----- Study material -----

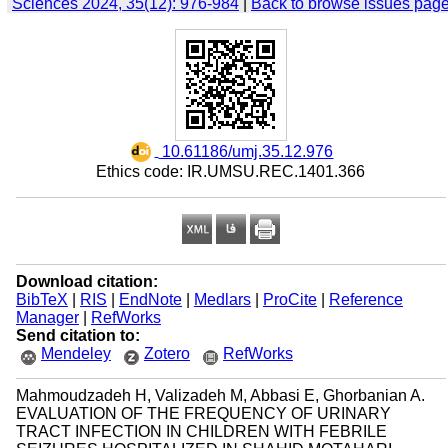
Sciences 2024, 35(12): 976-984
|
Back to browse issues pag
‎ 10.61186/umj.35.12.976
Ethics code: IR.UMSU.REC.1401.366
Download citation:
BibTeX
|
RIS
|
EndNote
|
Medlars
|
ProCite
|
Reference
Manager
|
RefWorks
Send citation to:
Mendeley
Zotero
RefWorks
Mahmoudzadeh H, Valizadeh M, Abbasi E, Ghorbanian A.
EVALUATION OF THE FREQUENCY OF URINARY
TRACT INFECTION IN CHILDREN WITH FEBRILE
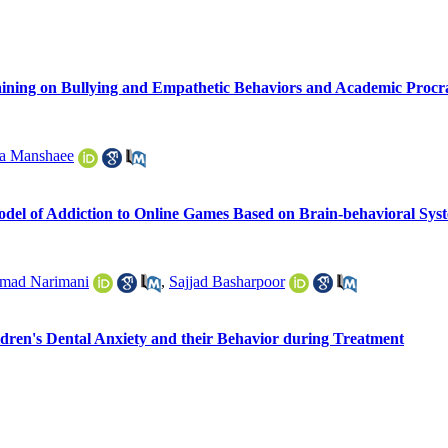
raining on Bullying and Empathetic Behaviors and Academic Procr
a Manshaee
odel of Addiction to Online Games Based on Brain-behavioral Syst
ad Narimani
,
Sajjad Basharpoor
ldren's Dental Anxiety and their Behavior during Treatment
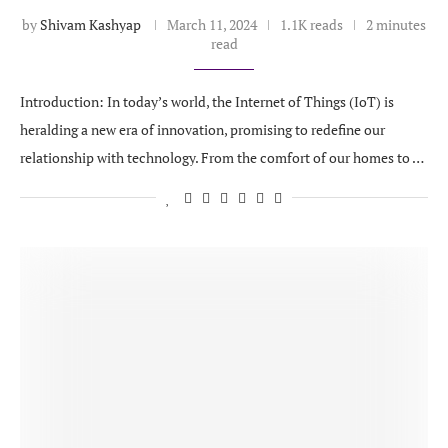
by
Shivam Kashyap
March 11, 2024
1.1K reads
2 minutes
read
Introduction: In today’s world, the Internet of Things (IoT) is
heralding a new era of innovation, promising to redefine our
relationship with technology. From the comfort of our homes to …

-----

#### [What the exercise asks]
If an entry contains a picture, leave it out and repeat the rest exactly.

#### [Completed exercise]
Sciences 2024, 35(12): 976-984
|
Back to browse issues pag
‎ 10.61186/umj.35.12.976
Ethics code: IR.UMSU.REC.1401.366
Download citation:
BibTeX
|
RIS
|
EndNote
|
Medlars
|
ProCite
|
Reference
Manager
|
RefWorks
Send citation to:
Mendeley
Zotero
RefWorks
Mahmoudzadeh H, Valizadeh M, Abbasi E, Ghorbanian A.
EVALUATION OF THE FREQUENCY OF URINARY
TRACT INFECTION IN CHILDREN WITH FEBRILE
raining on Bullying and Empathetic Behaviors and Academic Procr
a Manshaee
odel of Addiction to Online Games Based on Brain-behavioral Syst
ad Narimani
,
Sajjad Basharpoor
ldren's Dental Anxiety and their Behavior during Treatment
by
Shivam Kashyap
March 11, 2024
1.1K reads
2 minutes
read
Introduction: In today’s world, the Internet of Things (IoT) is
heralding a new era of innovation, promising to redefine our
relationship with technology. From the comfort of our homes to …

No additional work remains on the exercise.